--- Article ---
------------------------------
Regarding save and load cheat, I propose dealing the exact same random numbers as last time so warp creature will give same effect if repeated.
Btw, if any of you have clean data collected and really want to know if your finding is significant, then send it to me and I can do statistical analysis such as t test, ANOVA, whatever is best.

Jtm and I reverse-engineered the random algorithm.
This is the result:

Code:
uint32_t seed = 0x2A57;

uint16_t MOM_RNG(uint16_t n)
{
    uint16_t value = 0;
    for (uint16_t cx = 9; cx > 0; --cx)
    {
       uint32_t newbit = ((seed ^ (seed >> 1) ^ (seed >> 2)
                                ^ (seed >> 4) ^ (seed >> 6) ^ (seed >> 31)) & 1);
       value = ((value << 1) | newbit);
       seed = ((seed >> 1) | (newbit << 31));
    }
    if (seed == 0)
       seed = 0x30BE;
  
    uint16_t ret = (value % n) + 1;
    
    return ret;
}
We used dosbox-heavydebug to generate a number of random samples and the function above reproduces that exactly (as expected).

Can you tell us how "well" it behaves?

Btw, when you reload, the seed it is reinitialized to the DOS clock, which ticks 18.2 times per second and is reset at midnight.
You can observe the behavior in the Game-Data section of the Tweaker.
------------------------------
--- What you need to do ---
A – Answer these questions about the post:
(i) What value is the seed first set to in the code?
(ii) How many times per second does the DOS clock tick?
(iii) What was used to generate the random samples?
B – Transcribe everything in the post from "Btw, if any" down to "cx > 0; --cx)".
C – Based on the post, is each of these statements correct? Answer yes or no, and quote the words that decide it.
(i) On reload, the seed is reinitialized to the DOS clock.
(ii) The DOS clock is reset at noon.
(iii) The writer offers to run a t test on clean data sent in.
The lines that come next have no connection to the post.

--- Available data ---
------------------------------
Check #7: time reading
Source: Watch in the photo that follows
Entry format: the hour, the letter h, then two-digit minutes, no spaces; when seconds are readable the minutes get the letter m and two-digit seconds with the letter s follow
------------------------------
--- Task solutions ---
A –
(i) 0x2A57
(ii) 18.2 times per second
(iii) dosbox-heavydebug

B –
Btw, if any of you have clean data collected and really want to know if your finding is significant, then send it to me and I can do statistical analysis such as t test, ANOVA, whatever is best.

Jtm and I reverse-engineered the random algorithm.
This is the result:

Code:
uint32_t seed = 0x2A57;

uint16_t MOM_RNG(uint16_t n)
{
    uint16_t value = 0;
    for (uint16_t cx = 9; cx > 0; --cx)

C –
(i) Yes: "when you reload, the seed it is reinitialized to the DOS clock"
(ii) No: "is reset at midnight"
(iii) Yes: "I can do statistical analysis such as t test, ANOVA, whatever is best"